For the one billion sufferers of respiratory disease, managing their disease with inhalers crucially influences their quality of life. Generic treatment plans could be improved with the aid of computational models that account for patient-specific features such as breathing pattern, lung pathology and morphology. Therefore, we aim to develop and validate an automated computational framework for patient-specific deposition modelling. To that end, an image processing approach is proposed that could produce 3D patient respiratory geometries from 2D chest X-rays and 3D CT images. We evaluated the airway and lung morphology produced by our image processing framework, and assessed deposition compared to in vivo data. The 2D-to-3D image processing reproduces airway diameter to 9% median error compared to ground truth segmentations, but is sensitive to outliers of up to 33% due to lung outline noise. Predicted regional deposition gave 5% median error compared to in vivo measurements. The proposed framework is capable of providing patient-specific deposition measurements for varying treatments, to determine which treatment would best satisfy the needs imposed by each patient (such as disease and lung/airway morphology). Integration of patient-specific modelling into clinical practice as an additional decision-making tool could optimise treatment plans and lower the burden of respiratory diseases.

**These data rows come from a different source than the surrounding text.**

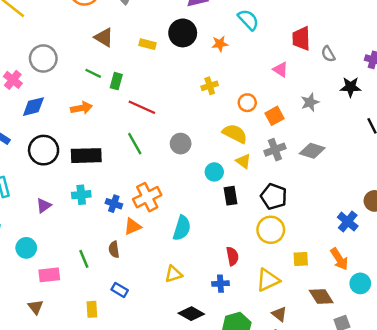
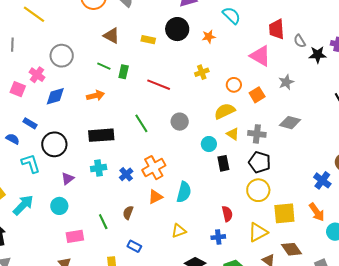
pink triangle: (280, 70) -> (260, 56), size x1.6
black star: (350, 87) -> (318, 55), moved
red line: (142, 107) -> (159, 85), moved
yellow semicircle: (235, 134) -> (225, 111), turned -50
black circle: (44, 150) -> (54, 144), moved
gray cross: (275, 150) -> (257, 134), moved, turned 30
blue cross: (114, 204) -> (126, 174), turned 32
orange triangle: (133, 227) -> (155, 197), moved
cyan circle: (26, 248) -> (59, 206), moved
brown semicircle: (114, 249) -> (128, 213), turned 32
yellow square: (301, 259) -> (284, 213), size x1.6
brown diamond: (321, 297) -> (292, 249), moved

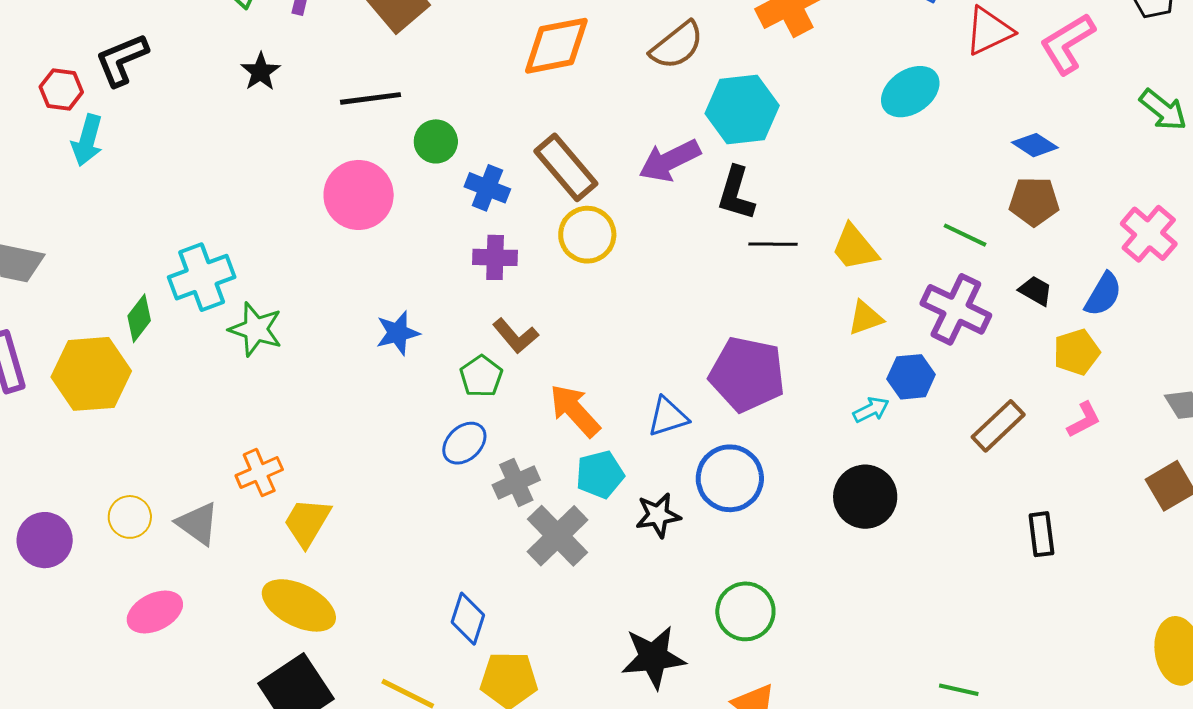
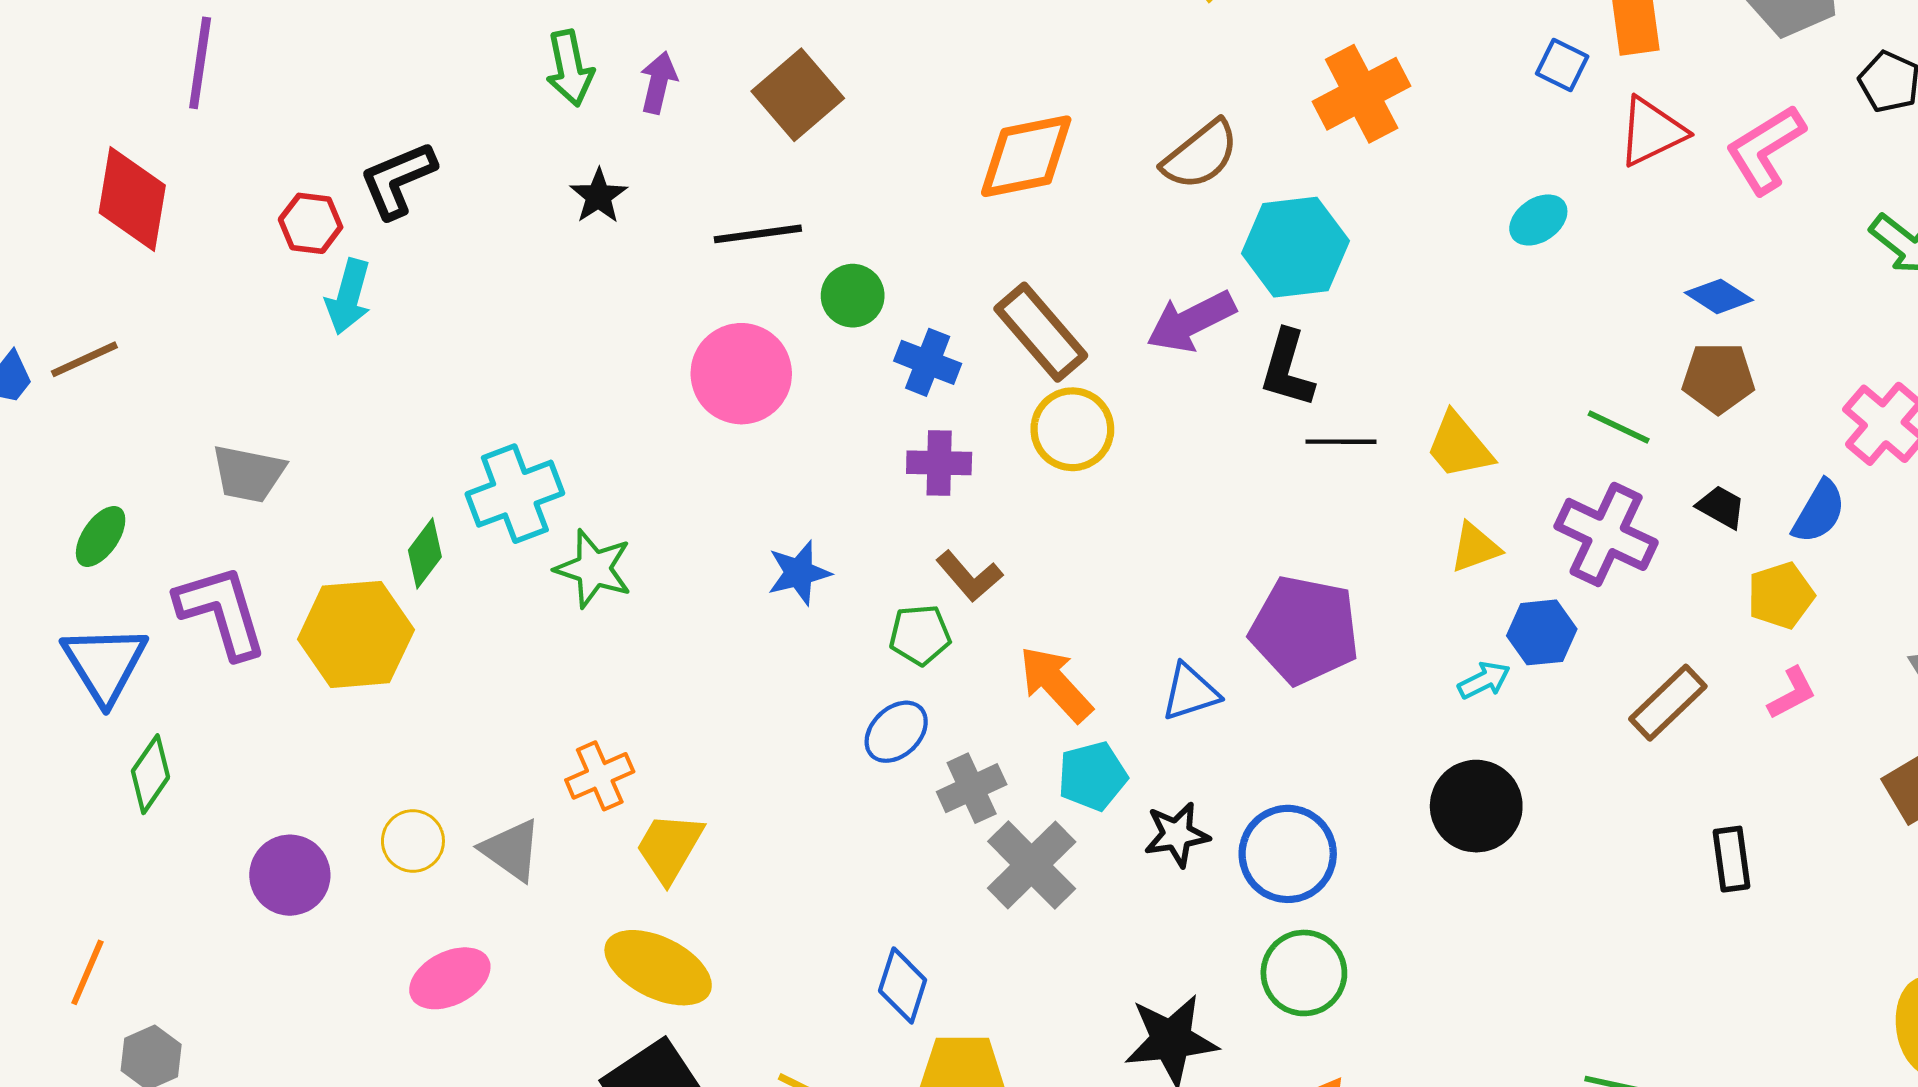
cyan ellipse: (910, 92) -> (1538, 220), size x0.7
green pentagon: (481, 376) -> (920, 635), turned 30
blue circle: (730, 478) -> (1288, 854), moved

翻译：对于全球十亿呼吸系统疾病患者而言，通过吸入器控制疾病对其生活质量具有决定性影响。考虑患者特异性特征（如呼吸模式、肺部病理及形态学）的计算模型可优化通用治疗方案。为此，本研究旨在开发并验证一种用于患者特异性药物沉积建模的自动化计算框架。针对该目标，我们提出了一种图像处理方法，能从二维胸部X光片与三维CT影像中生成患者呼吸道三维几何结构。我们评估了该图像处理框架生成的气道及肺部形态，并基于体内数据对药物沉积效果进行了验证。相较于金标准分割结果，二维到三维图像处理重建的气道直径中位误差为9%，但受肺部轮廓噪声影响，存在高达33%的离群敏感度。区域沉积预测与体内测量值的中位误差为5%。该框架能够针对不同治疗方案提供患者特异性沉积测量，从而确定最适合个体需求（如疾病类型、肺/气道形态）的治疗方案。将患者特异性建模作为辅助决策工具纳入临床实践，可优化治疗方案并降低呼吸系统疾病负担。